#### Passage for review

Ulrich Schwarz

... is a theoretical physicist with a strong interest in biological systems, especially if they involve mechanics and force. He studied physics and history of science at Freiburg University, Johns Hopkins University (Baltimore, MD, USA), and LMU Munich. He worked on his PhD in soft matter physics with Gerhard Gompper at the Max Planck Institute of Colloids and Interfaces and received his doctorate in theoretical physics from Potsdam University in 1998. After two years of postdoctoral work with Sam Safran at the Weizmann Institute at Rehovot, Israel, he started his own independent research group on modelling cell adhesion and mechanics, which was supported by the German Research Foundation (DFG) through the Emmy Noether program. Initially at the MPI at Potsdam, in 2005 he moved his group to the newly founded Center for Modelling and Simulations in the Biosciences (BIOMS) at Heidelberg. In 2007 he moved into the newly opened BioQuant-Center on the science campus Im Neuenheimer Feld. In 2008 he was appointed full professor for theoretical biophysics at the Karlsruhe Institute of Technology (KIT). In 2009 he moved back to Heidelberg as professor for theoretical physics at the Institute for Theoretical Physics (ITP), but keeping a second affiliation with the BioQuant. At Heidelberg, Ulrich Schwarz is also a member of the Interdisciplinary Center for Scientific Computing (IWR), of the excellence clusters STRUCTURES and 3DMM2O, of the Max Planck School Matter to Life, of the Flagship Initiative Molecular Systems Engineering and of the CRC 1129 on Integrative Analysis of Pathogen Replication and Spread. In SPP 2332 PoP, he is member of the Steering Committee.

#### Record extracts
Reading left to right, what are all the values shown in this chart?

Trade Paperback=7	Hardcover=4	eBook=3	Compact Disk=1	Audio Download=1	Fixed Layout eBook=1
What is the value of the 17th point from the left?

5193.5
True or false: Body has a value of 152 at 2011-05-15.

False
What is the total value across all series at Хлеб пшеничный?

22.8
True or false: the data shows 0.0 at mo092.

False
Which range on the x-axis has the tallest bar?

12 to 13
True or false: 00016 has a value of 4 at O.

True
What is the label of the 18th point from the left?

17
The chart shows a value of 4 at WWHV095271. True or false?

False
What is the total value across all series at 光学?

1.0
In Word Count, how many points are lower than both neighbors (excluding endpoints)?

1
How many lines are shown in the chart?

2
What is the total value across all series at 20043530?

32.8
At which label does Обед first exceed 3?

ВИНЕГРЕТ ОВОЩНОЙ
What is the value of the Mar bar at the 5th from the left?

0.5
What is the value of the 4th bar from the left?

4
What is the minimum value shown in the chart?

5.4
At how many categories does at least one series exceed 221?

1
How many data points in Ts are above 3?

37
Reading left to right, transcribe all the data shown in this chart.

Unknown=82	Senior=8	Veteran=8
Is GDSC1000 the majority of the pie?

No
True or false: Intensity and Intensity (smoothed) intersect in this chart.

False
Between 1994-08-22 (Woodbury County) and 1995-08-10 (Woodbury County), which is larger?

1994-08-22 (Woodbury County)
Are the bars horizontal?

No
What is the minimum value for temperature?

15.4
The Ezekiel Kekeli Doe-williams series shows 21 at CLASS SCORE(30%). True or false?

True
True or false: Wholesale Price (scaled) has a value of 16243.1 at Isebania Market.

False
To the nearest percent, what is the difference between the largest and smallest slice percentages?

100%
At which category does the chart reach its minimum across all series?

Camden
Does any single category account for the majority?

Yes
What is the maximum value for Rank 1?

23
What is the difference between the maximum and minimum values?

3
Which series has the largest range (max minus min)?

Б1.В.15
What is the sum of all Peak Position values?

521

#### What this exercise asks
A) Answer these questions about the Ulrich Schwarz profile:
(i) From which university did he receive his doctorate, and in what year?
(ii) Through which program did the German Research Foundation support his independent research group?
(iii) To what position was he appointed at the Karlsruhe Institute of Technology in 2008?
B) Carry on the Ulrich Schwarz profile, starting after its final sentence.

#### Outputs in order
A)
(i) Potsdam University, in 1998.
(ii) The Emmy Noether program.
(iii) Full professor for theoretical biophysics.

B)
Since 2009 full professor for theoretical physics at Heidelberg

2008 full professor for theoretical biophysics at KIT

2005-2008 BIOMS group leader at Heidelberg

2000-2008 Emmy Noether group leader, first at MPI Potsdam, then at U. Heidelberg

1998-2000 Postdoc at the Weizmann Institute, Israel

1998 PhD at Potsdam University

When the Schwarz group moved to Heidelberg in 2005 it started to work on the physics of pathogens, including viruses such as HIV and parasites such as Plasmodium, the causative agent of malaria. Together with the Frischknecht lab, we started to investigate the gliding motility of malaria sporozoites, the slender and curved forms that enter the skin. Using traction force microscopy, we showed that the parasite exerts strong forces at the front and rear, and that its force and adhesion patterns are very variable, even when migrating on a flat and homogeneous substrate (Münter et al. Cell Host Microbe 2009). We then studied in detail how sporozoites move in structured environments, in particular in microfabricated pillar arrays (Battista et al. Physical Review E 2014). More recently, we helped the Frischknecht lab to explain why the number of microtubules changes as a function of tubulin expression and why a sufficiently large number is required for successful infection (Spreng et al. EMBO J. 2019). Very recently, we discovered that large numbers of sporozoites from the salivary glands of the mosquito can undergo collective migration in the form of rotating vortices that then can be used to analyse the role of mechanics for sporozoite migration (Patra et al. Nature Physics 2022). In P8 of the SPP 2332 PoP, we now aim to identify the underlying molecular mechanism, in particular what determines the chiral nature of the migration of malaria sporozoites.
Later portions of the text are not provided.